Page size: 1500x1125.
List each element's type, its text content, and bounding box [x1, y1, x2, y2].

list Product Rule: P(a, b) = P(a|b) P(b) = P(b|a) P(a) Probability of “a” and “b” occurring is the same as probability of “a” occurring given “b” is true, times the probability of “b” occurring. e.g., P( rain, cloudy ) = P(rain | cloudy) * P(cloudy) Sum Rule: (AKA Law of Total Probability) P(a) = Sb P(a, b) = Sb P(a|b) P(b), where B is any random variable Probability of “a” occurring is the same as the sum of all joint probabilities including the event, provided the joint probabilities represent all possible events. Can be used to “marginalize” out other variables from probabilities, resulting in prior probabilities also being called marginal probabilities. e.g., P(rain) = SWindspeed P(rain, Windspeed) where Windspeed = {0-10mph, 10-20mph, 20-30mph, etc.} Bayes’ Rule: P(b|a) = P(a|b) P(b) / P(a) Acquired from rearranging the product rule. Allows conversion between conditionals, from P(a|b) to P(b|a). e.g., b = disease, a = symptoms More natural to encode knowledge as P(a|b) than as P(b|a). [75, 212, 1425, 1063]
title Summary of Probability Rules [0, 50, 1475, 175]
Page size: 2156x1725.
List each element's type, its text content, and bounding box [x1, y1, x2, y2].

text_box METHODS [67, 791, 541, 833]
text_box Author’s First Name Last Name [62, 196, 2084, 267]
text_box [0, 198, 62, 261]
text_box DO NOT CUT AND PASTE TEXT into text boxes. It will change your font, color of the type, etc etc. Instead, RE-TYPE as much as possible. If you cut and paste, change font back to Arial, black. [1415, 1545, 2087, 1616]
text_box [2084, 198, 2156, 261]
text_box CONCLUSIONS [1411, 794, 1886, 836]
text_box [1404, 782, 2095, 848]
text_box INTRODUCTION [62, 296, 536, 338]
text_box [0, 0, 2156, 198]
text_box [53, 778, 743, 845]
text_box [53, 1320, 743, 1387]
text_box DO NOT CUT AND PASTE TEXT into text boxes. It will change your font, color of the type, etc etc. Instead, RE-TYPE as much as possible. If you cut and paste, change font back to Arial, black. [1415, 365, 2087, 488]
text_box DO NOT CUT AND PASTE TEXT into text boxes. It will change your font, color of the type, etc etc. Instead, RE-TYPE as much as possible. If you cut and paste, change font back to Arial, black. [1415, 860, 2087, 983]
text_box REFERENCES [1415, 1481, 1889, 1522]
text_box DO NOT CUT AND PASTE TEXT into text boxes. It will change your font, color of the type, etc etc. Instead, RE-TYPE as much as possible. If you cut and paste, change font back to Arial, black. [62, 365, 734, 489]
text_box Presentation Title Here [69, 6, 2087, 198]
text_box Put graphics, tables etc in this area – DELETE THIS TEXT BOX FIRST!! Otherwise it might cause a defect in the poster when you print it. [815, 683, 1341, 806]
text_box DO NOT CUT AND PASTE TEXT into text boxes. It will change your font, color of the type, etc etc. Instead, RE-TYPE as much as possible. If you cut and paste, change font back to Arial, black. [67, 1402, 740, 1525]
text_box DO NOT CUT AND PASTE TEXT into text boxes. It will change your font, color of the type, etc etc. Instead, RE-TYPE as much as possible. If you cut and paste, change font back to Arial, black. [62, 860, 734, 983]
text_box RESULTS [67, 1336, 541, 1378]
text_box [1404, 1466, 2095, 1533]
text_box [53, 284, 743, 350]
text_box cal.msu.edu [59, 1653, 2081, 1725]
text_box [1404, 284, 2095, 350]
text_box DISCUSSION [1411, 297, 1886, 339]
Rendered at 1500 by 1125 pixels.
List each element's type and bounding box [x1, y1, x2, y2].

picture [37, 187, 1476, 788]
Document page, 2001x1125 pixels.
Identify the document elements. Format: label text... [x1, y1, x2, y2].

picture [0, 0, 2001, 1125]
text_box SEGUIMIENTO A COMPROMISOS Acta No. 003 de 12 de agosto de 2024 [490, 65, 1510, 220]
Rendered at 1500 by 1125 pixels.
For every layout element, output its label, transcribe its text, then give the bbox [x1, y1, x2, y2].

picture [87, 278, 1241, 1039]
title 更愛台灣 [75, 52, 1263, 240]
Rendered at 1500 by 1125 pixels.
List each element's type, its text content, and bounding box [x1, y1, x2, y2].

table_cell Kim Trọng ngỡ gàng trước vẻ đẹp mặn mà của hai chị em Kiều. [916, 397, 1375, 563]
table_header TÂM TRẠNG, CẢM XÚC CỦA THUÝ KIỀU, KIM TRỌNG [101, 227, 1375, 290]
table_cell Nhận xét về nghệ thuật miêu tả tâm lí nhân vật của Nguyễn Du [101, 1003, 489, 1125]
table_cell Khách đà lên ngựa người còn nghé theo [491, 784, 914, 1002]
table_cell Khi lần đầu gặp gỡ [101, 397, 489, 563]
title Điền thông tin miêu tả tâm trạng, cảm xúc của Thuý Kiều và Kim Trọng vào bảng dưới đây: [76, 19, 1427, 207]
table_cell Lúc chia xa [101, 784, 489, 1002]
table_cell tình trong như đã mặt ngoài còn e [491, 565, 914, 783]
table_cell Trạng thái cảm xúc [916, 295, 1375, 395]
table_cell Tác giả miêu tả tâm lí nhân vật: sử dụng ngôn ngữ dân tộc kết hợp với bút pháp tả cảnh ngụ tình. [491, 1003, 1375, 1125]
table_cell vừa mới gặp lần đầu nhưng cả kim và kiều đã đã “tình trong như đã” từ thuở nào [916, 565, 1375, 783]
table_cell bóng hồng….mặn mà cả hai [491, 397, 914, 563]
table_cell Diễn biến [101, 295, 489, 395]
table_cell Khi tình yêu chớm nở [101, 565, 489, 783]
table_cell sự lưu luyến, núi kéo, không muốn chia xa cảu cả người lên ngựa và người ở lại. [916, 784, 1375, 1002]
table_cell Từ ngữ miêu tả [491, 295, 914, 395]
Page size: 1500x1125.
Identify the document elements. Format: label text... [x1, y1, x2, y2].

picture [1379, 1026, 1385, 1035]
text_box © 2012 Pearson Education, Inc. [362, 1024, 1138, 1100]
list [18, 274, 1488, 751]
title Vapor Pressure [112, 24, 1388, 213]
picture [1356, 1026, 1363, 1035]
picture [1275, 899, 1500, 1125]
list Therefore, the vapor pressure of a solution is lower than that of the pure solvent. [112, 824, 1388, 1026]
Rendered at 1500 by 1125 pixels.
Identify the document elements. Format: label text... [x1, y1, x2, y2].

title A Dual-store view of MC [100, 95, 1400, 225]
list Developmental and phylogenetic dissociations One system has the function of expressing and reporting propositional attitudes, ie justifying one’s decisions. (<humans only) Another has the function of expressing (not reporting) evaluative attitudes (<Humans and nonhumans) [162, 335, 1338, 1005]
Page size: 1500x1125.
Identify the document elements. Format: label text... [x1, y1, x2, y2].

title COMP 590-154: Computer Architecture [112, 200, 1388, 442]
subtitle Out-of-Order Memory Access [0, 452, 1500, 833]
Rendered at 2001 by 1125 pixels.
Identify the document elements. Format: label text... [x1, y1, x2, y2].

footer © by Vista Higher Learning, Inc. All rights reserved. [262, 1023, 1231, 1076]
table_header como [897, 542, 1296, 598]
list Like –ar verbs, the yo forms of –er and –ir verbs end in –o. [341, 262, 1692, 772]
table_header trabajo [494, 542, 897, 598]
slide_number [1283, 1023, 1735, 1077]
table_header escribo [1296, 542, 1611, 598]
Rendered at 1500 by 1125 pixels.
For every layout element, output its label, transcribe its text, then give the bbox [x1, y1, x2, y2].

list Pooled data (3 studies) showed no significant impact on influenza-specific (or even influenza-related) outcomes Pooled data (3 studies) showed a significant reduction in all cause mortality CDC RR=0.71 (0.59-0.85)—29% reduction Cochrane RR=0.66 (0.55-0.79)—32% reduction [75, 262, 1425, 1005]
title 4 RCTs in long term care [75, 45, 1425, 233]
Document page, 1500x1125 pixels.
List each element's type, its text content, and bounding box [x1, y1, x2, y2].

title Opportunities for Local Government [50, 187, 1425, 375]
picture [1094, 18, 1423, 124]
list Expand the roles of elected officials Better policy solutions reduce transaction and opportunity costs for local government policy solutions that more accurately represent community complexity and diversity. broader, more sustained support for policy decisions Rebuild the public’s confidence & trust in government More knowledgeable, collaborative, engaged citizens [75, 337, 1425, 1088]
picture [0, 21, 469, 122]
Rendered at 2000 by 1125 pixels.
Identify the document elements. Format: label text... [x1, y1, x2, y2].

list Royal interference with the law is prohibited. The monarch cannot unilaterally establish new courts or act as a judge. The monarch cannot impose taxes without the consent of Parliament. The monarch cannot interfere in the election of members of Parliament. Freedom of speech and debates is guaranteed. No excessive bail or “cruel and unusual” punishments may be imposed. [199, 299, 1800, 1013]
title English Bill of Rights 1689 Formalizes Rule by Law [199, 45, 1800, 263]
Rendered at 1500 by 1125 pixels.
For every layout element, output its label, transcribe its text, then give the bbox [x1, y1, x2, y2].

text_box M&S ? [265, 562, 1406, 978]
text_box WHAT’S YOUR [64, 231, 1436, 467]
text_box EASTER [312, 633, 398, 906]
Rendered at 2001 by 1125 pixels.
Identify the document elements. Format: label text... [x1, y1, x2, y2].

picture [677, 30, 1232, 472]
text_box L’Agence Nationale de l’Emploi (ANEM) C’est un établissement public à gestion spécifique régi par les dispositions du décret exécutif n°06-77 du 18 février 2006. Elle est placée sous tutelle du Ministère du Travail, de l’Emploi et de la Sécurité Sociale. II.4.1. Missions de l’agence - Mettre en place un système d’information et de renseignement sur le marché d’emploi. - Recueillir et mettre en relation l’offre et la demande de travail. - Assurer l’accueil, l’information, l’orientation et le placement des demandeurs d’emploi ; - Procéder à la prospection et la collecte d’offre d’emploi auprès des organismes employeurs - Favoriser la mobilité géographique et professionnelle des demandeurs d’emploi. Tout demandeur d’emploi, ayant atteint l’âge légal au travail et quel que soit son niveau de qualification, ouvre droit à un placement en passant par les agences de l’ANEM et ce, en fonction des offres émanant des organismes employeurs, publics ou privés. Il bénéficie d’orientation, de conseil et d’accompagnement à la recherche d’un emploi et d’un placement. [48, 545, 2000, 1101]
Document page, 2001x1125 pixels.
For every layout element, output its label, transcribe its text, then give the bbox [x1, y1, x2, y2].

> _Problem statement_
Give back exactly the lines of the listing above, starting with its first line and ending with the line that holds "Page size: 2156x1725.".

> _Solution below_
Page size: 1500x1125.
List each element's type, its text content, and bounding box [x1, y1, x2, y2].

list Product Rule: P(a, b) = P(a|b) P(b) = P(b|a) P(a) Probability of “a” and “b” occurring is the same as probability of “a” occurring given “b” is true, times the probability of “b” occurring. e.g., P( rain, cloudy ) = P(rain | cloudy) * P(cloudy) Sum Rule: (AKA Law of Total Probability) P(a) = Sb P(a, b) = Sb P(a|b) P(b), where B is any random variable Probability of “a” occurring is the same as the sum of all joint probabilities including the event, provided the joint probabilities represent all possible events. Can be used to “marginalize” out other variables from probabilities, resulting in prior probabilities also being called marginal probabilities. e.g., P(rain) = SWindspeed P(rain, Windspeed) where Windspeed = {0-10mph, 10-20mph, 20-30mph, etc.} Bayes’ Rule: P(b|a) = P(a|b) P(b) / P(a) Acquired from rearranging the product rule. Allows conversion between conditionals, from P(a|b) to P(b|a). e.g., b = disease, a = symptoms More natural to encode knowledge as P(a|b) than as P(b|a). [75, 212, 1425, 1063]
title Summary of Probability Rules [0, 50, 1475, 175]
Page size: 2156x1725.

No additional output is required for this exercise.